I met Chareidi men who work to support their families. I saw some Chareidi men coming home from their army service – in uniform. I saw a Chareidi mechanic (how he doesn't get his payis stuck in the fan belt is beyond me). I spoke with a Chareidi lady who ran a store. And I saw Chareidim smoking cigarettes on the corner, other’s learning in Yeshiva, and a Chareidi makolet lady who wouldn’t speak to me at all, and another store that wouldn’t let me in because it was women’s hour.

But with regard to the bus thing, let me describe a very interesting experience.

At one point during the day, I went into a building that for some reason happened to have had a lot of women in it, and only one elevator.

If I entered the elevator, 50% of the time a woman in there walked out. If I was in the elevator, again 50% of the time, the women waiting refused to get in.

Those women were concerned about Yichud (even if there isn’t a problem as far as I am concerned).

These are the same women that want to sit on the back of the bus.

It is their choice and their preference. It’s not forced on them - some women obviously had no problem.
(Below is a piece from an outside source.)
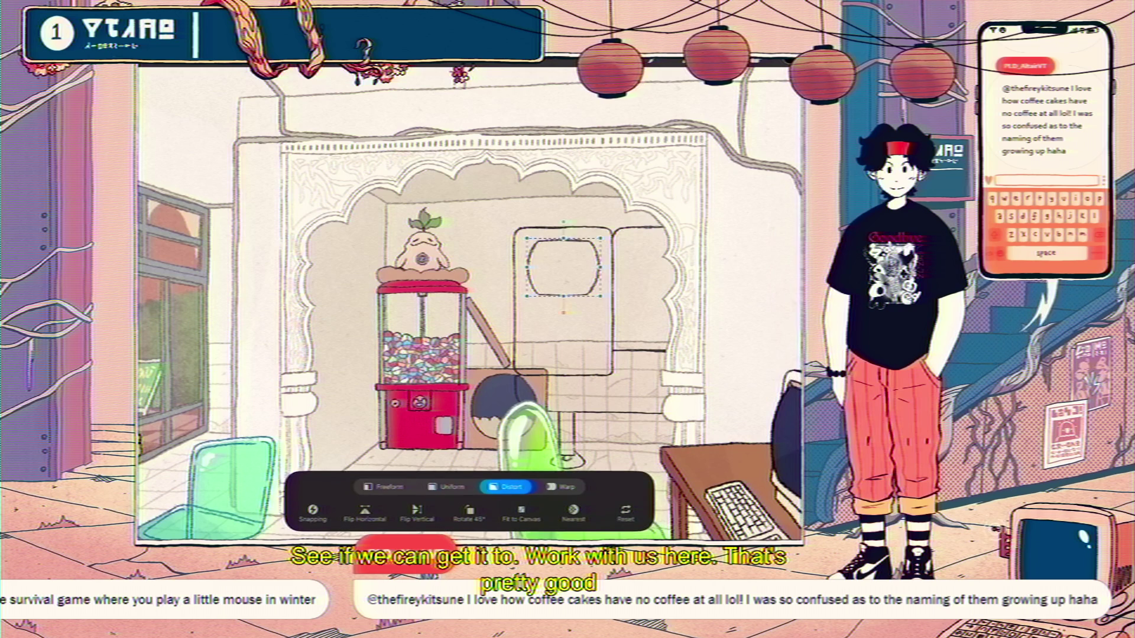
pyautogui.press('Return')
One woman (shhhh) even initiated a conversation with me! (I didn't talk to her, I was afraid she'd get in trouble with her friends - she probably thinks settlers are rude).

Chareidi society is hardly monolithic, but there are significant portions that do like their gender separation – despite what those speaking in their name have to say.

Egged has the choice, to keep their customers happy or lose the route and a lot of money (the Bnei Brak–Jerusalem route is one of their most profitable routes). If Egged won’t supply the service the Chaperim will. And the Chaperim will do well (as Egged found out two years ago).

It’s ridiculous that people keep attacking the right of Egged to supply a service the customer wants, particularly as they supply mixed buses along the same route at the same times.

It’s time people stopped trying to defend the rights of Chareidi women to sit with mixed seating. Trust me. These women know exactly what they want and have no problem demanding it.

I had to get out of the elevator a lot today and wait for the next one.